I can understand the lack of desire to drive, especially if they are footing the bill for it. I wish I didn't have to drive as much as I do. Being able to get more places via simple public transit or biking with decent bike lanes/paths would rock.

Performance driving is fun. Commuting or running errands is not and never will be. But I put up with it because its the most convenient way to get where I want to go.

Dr. Hess
Dr. Hess MegaDork
6/12/14 8:32 p.m.

Friend of mine's step daughter. 17 or 18 now. Spare 'Rolla sitting in the driveway for her. Won't get her driver's license.

neon4891
neon4891 UltimaDork
6/12/14 10:04 p.m.

I'm dealing with the opposite. My niece is 18 and graduates this month. She has had her permit for 2 1/2 years now but her mother stopped teaching her once she bought her new van almost 2 years ago.

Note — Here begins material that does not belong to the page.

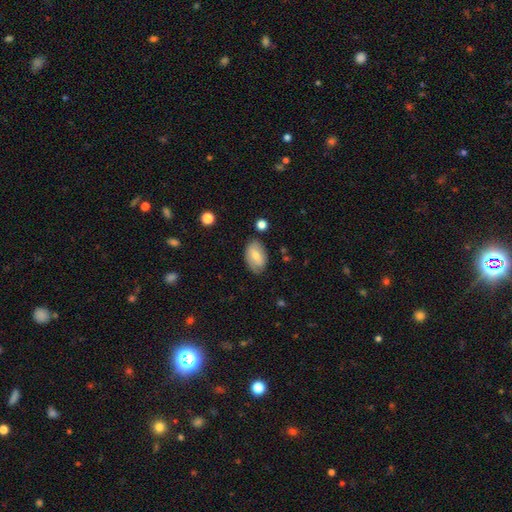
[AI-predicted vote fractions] This is likely a smooth galaxy (65%). How rounded: clearly in between (90%). Merging: likely none (76%).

The story with my M-I-L is worse. She was such control freak over her older 3 children that my wife is still the only one with her DL, and she didn't get that until she was almost 21. Thankfully she has relented with her youngest son and he should have his DL in a few more months, but most of the teaching will be done by my wife and myself.

ChrisR
ChrisR New Reader
6/13/14 12:10 a.m.

My Son got his DL when he turned 16. Not much arm-twisting on our part. He went to school the next town over so Mom had to drive him before that. It was nervous times for me when he first started driving to school by himself. Before he got his DL, when his Mom picked him up after school, once they got home, she would let him drive around the block before pulling in the driveway. His Grandma has a 4cyl 5sp Jeep he learned to drive. He picked it up quickly, but I couldn't teach his Mom to save my life...twice. He also learned how to drive a Kabota tractor with a small backhoe when he was about 11 yrs old. Since we've moved to the town he's been going to school in, he walks to school or the skate park if his truck (105,000 mile 1995 Chevy) is broke. Surprisingly, he doesn't complain about walking when he has too. He hasn't got the maintenance thing yet, but we're working on that. But I told him if he ruins that truck he's walking permanently. I made it clear that we won't be buying him a car. The next vehicle he gets is on him. He only has it because it was his Grampa's truck, but we 'inherited' it (nobody else wanted to deal with it) when he passed away.

friedgreencorrado
friedgreencorrado UltimaDork
6/13/14 12:45 a.m.

My daughter just turned 23. She did get her license at 16, but only because her mother made a decision not to carry her around anymore - especially back & forth to work. Didn't help that we lived in Atlanta Metro. The Interstates scared her to death.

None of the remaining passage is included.